Çelik, ’Demokratikleşme Paketi kapsamında Andımız’ın kaldırılmasına ilişkin bir soruya, "Milli Eğitim Bakanlığı Hukuk Müşavirliği’nde 30’a yakın hukuk müşaviri çalışır. Yüzlerce değil binlerce dava gelir oraya. Milli Eğitim Bakanlığı’nın 1 milyona yakın personeli olan bir bakanlıktır. Açılan davalarla ilgili savunmalar yapılır, bu savunmayı yapan hukuk müşaviridir. Bu bürokratik devletin refleksidir. Bu, siyasi iradenin refleksi değildir. O yapılan yanlıştır, bugün yaptığımız doğrudur. O gün, Milli Eğitim Bakanlığı’nda bir bürokratın imzasıyla mahkemeye gönderilen savunma bizim bakış açımızı ifade etmez. Dolayısıyla o yanlıştır ama bu yapılan doğrudur. Hatanın neresinden dönülse kardır" cevabını verdi.

“AKAYDIN’IN ATATÜRK ADINA KONUŞMASI ÇOK GARİPTİR”
Antalya Belediye Başkanı Mustafa Akaydın’ın başörtüsü açıklamalarının sorulması üzerine Çelik, "Sayın Akaydın’ın Atatürk adına konuşması çok gariptir. Atatürk’ün kendi eşi bizatihi öyleydi. Türk kadınına yakışıyor yakışmıyor tartışmasını ben çok gereksiz ve talihsiz bir beyan olarak değerlendiriyorum. Her toplumun değerleri vardır, kabullenebildikleri ve kabullenemedikleri vardır. Aşırılıkları toplumlar törpüler. Makul olanı bulur ama Mustafa Akaydın’ın annesi de akrabalarına bakarsanız onların da başı örtülüdür. ’Başı açıklık Türk kadınına yakışıyor, başı kapalılık Türk kadınına yakışmıyor’ şeklinde genelleme yapmak bana göre akılla, sağduyuyla izah edilecek şeyler değildir. Birçok CHP milletvekili bile sözünü ettiğiniz belediye başkanının bu beyanlarını ’talihsiz ve kabul edilemez’ beyanlar olarak değerlendirdi" dedi.

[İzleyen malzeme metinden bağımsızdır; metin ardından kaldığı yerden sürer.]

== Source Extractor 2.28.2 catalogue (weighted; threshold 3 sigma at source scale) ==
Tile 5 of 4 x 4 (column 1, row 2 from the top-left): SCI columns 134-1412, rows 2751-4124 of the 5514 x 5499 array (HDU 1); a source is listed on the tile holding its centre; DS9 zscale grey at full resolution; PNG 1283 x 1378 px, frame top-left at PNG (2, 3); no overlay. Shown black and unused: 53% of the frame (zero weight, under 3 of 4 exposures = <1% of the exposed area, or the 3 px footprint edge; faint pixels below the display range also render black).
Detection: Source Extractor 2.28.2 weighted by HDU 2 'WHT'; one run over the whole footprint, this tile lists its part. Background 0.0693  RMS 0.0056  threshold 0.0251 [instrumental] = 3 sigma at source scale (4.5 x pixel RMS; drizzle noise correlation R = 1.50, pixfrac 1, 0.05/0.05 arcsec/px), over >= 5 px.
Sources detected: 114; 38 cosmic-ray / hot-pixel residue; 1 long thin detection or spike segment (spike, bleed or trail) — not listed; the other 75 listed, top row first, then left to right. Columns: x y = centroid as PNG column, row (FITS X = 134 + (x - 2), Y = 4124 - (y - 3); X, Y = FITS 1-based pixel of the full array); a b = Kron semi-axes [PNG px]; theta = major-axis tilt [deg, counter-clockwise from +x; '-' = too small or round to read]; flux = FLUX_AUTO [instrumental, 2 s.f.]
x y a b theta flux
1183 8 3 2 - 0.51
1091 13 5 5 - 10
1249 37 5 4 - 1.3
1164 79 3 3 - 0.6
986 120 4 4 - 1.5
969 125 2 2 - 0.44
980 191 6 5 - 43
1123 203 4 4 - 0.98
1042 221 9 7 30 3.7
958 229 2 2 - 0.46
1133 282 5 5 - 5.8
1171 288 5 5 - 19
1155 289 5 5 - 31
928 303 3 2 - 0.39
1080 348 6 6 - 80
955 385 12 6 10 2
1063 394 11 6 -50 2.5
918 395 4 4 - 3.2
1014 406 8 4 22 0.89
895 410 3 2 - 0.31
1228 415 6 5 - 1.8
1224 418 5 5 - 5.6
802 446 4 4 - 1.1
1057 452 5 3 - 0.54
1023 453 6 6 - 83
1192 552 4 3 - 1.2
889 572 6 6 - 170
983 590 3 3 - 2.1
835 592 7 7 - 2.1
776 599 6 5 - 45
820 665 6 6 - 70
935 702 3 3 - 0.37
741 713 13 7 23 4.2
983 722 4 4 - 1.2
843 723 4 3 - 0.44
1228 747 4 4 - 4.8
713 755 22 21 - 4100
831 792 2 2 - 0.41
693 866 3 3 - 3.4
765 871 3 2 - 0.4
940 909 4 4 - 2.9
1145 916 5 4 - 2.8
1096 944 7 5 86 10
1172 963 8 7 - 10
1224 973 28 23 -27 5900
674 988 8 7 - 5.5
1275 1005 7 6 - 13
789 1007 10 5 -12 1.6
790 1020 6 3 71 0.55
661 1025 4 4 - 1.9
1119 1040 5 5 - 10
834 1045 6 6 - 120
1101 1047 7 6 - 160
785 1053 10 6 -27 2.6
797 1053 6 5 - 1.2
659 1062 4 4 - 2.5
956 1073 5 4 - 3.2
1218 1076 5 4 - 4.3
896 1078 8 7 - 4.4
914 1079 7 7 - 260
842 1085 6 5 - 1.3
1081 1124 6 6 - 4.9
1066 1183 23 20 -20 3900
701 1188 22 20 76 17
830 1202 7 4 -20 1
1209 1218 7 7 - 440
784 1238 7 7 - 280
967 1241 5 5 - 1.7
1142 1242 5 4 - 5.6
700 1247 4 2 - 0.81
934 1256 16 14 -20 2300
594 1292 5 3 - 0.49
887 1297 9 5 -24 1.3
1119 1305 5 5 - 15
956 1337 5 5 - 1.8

Çelik, bazı CHP milletvekillerinin de Akaydın’ın sözlerini, talihsiz ve kabul edilemez beyanlar olarak değerlendirdiklerini belirterek, "Üniversitelerdeki başörtü meselesi bile bu memlekette rejim, laikliğin elden gitmesi, bir cumhuriyetle hesaplaşma meselesi olarak görülüyordu. Yapılan kamuoyu araştırmalarında halkımızın yüzde 85-90’ı başörtü meselesini bir laikliğe karşı, cumhuriyetle hesaplaşma olarak görmüyor ve kesinlikle bunun bir tercih olduğunu ve buna saygı duyulması gerektiğini söylüyor. Tartıştıkça, birbirimizi dinledikçe daha makul bir noktaya varacağız" şeklinde konuştu.